── TEXT TO READ ──
Equation (3) is the objective function of the overall project, where $t_{n+1}^{finish}$ denotes the time point for completing the project.

$${\displaystyle \sum _{m\in M}{h}_{im}=1,\forall i\in H}$$

(4)

In Equation (4), $h_{im}$ denotes one of the decision variables; i.e., its value is 1 if the project $i$ adopts the model $m$, and its value is 0 otherwise.

$$\left\{\begin{array}{c}{P}_{imgs}\le h_{im},\forall i\in H,m\in M,g\in G,s\in S\hfill \\ Q_{imgj}\le h_{im},\forall i\in H,m\in M,g\in G,j\in J\hfill \end{array}\right.$$

(5)

Both rows of inequalities in Equation (5) represent the logical relationship between decision-related variables, where $P_{imgs}$ means that, if the mode used in the project $i$ is $m$, the worker $g$ will be 1 when the execution starts at the time point $s$ and will be 0 otherwise, and $Q_{imgj}$ means that, if the mode used in the project $i$ is $m$, the worker $g$ will be 1 when the execution is performed using the skill $j$ and will be 0 otherwise.

$$\left\{\begin{array}{c}{\displaystyle \sum _{m\in M}{\displaystyle \sum _{s\in S}{P}_{imgs}\le 1}}\\ {\displaystyle \sum _{m\in M}{\displaystyle \sum _{j\in J}{Q}_{imgs}\le 1}}\end{array}\right.$$

(6)

In Equation (6), the first row of inequalities ensures that each worker assigned to the project has at most one start time and one execution method. The second row of inequalities ensures that a worker can use at most one method to perform a skill in a project.

$$Q_{imgj}\le {\gamma }_{gj}$$

(7)

Equation (7) ensures that a worker must have the skills to complete a particular project when assigned to perform a particular skill in a particular mode of the project, where $\gamma$ indicates the actual proficiency of the worker for a particular skill.
───
## TO BE DONE
- a) In the scheduling model excerpt, what is the reason for the constraint in Equation (7) that Q_imgj must not exceed γ_gj?
- b) In the scheduling model excerpt, starting with "In Equation (6), the" and going on through "in a project.", what is that passage when you write it out again and substitute "constraints" for "inequalities"?
── RAW DATA ──
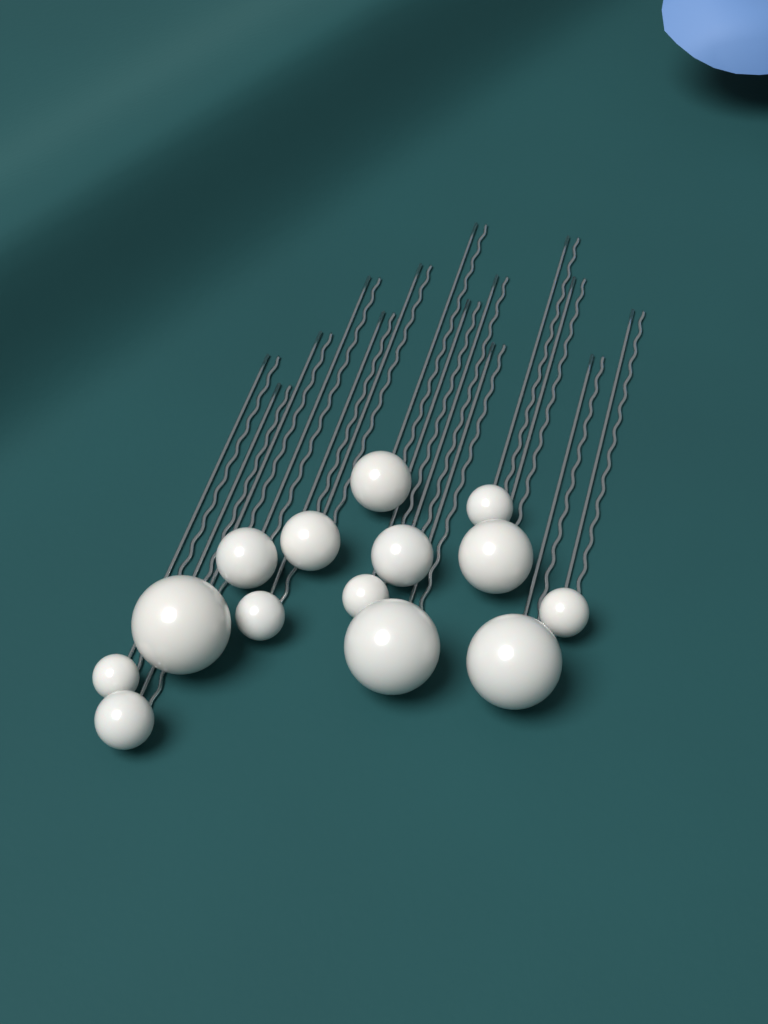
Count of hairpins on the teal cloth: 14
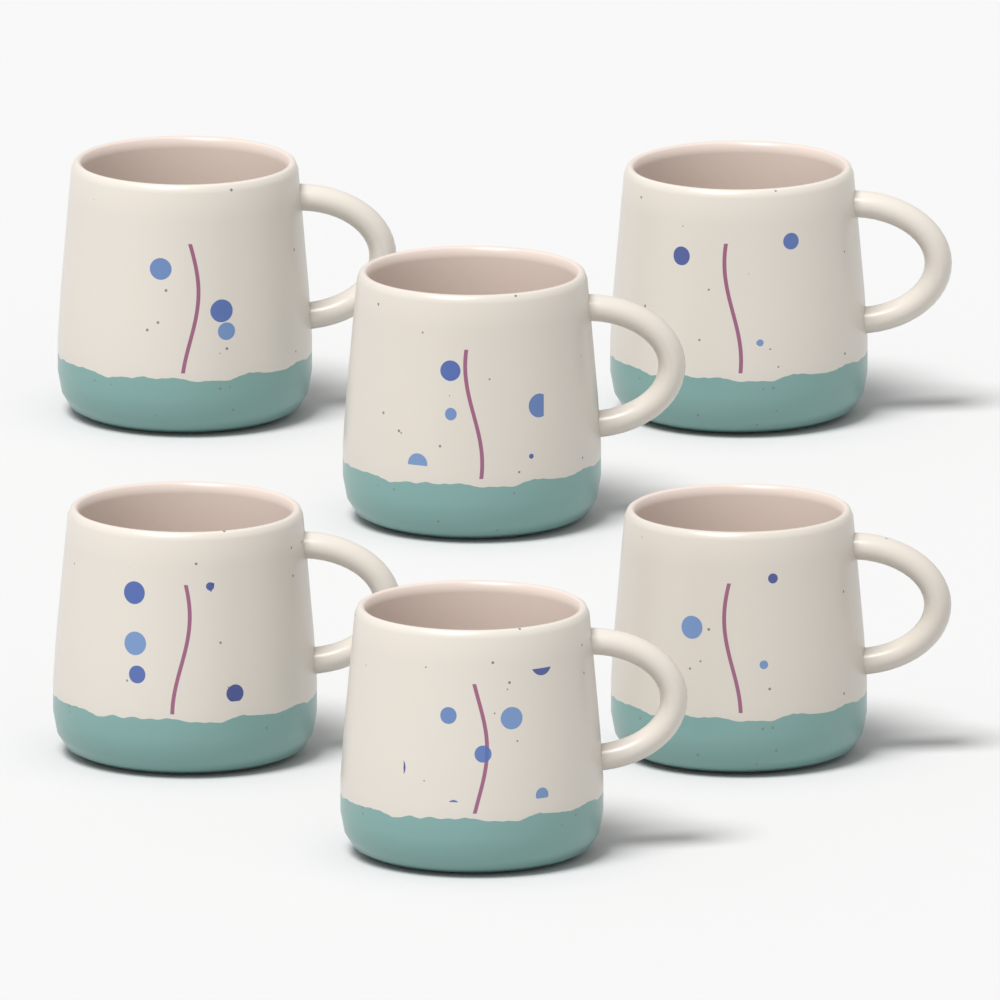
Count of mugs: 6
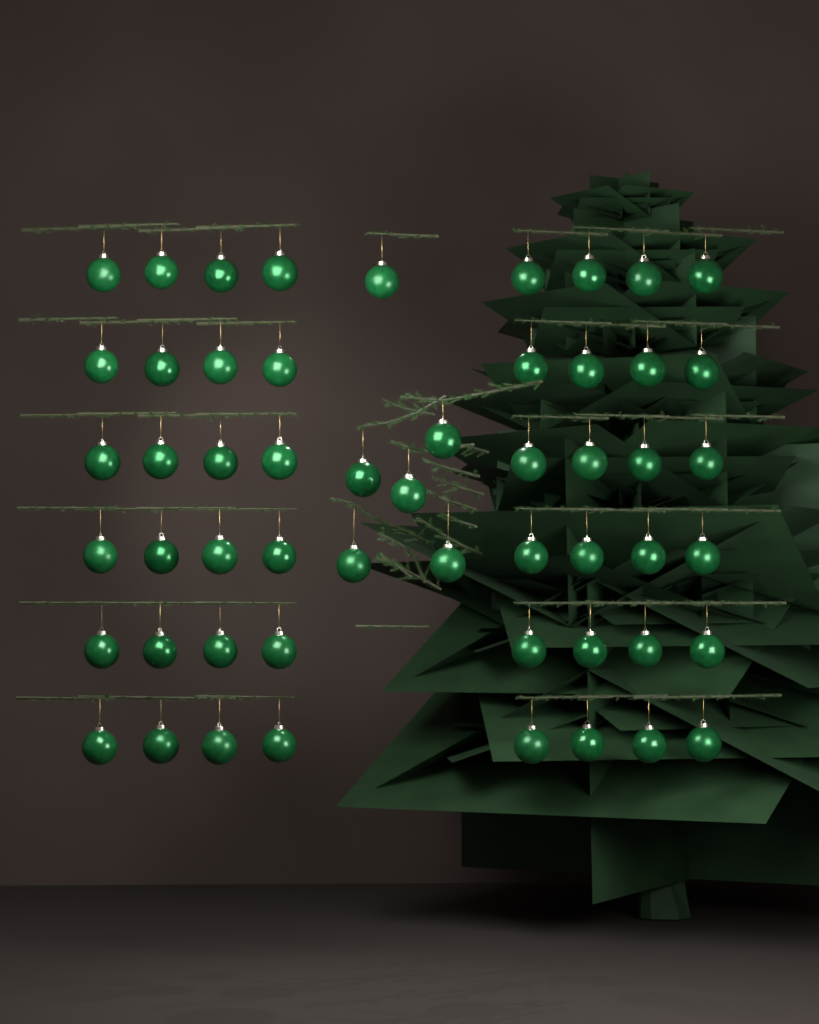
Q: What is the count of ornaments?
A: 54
───
## SOLUTIONS FOR EACH TASK
- a) It ensures that a worker assigned to perform a particular skill in a particular mode of a project actually has the skill needed to complete that project. Here γ indicates the worker's actual proficiency for that skill.

- b)
In Equation (6), the first row of constraints ensures that each worker assigned to the project has at most one start time and one execution method. The second row of constraints ensures that a worker can use at most one method to perform a skill in a project.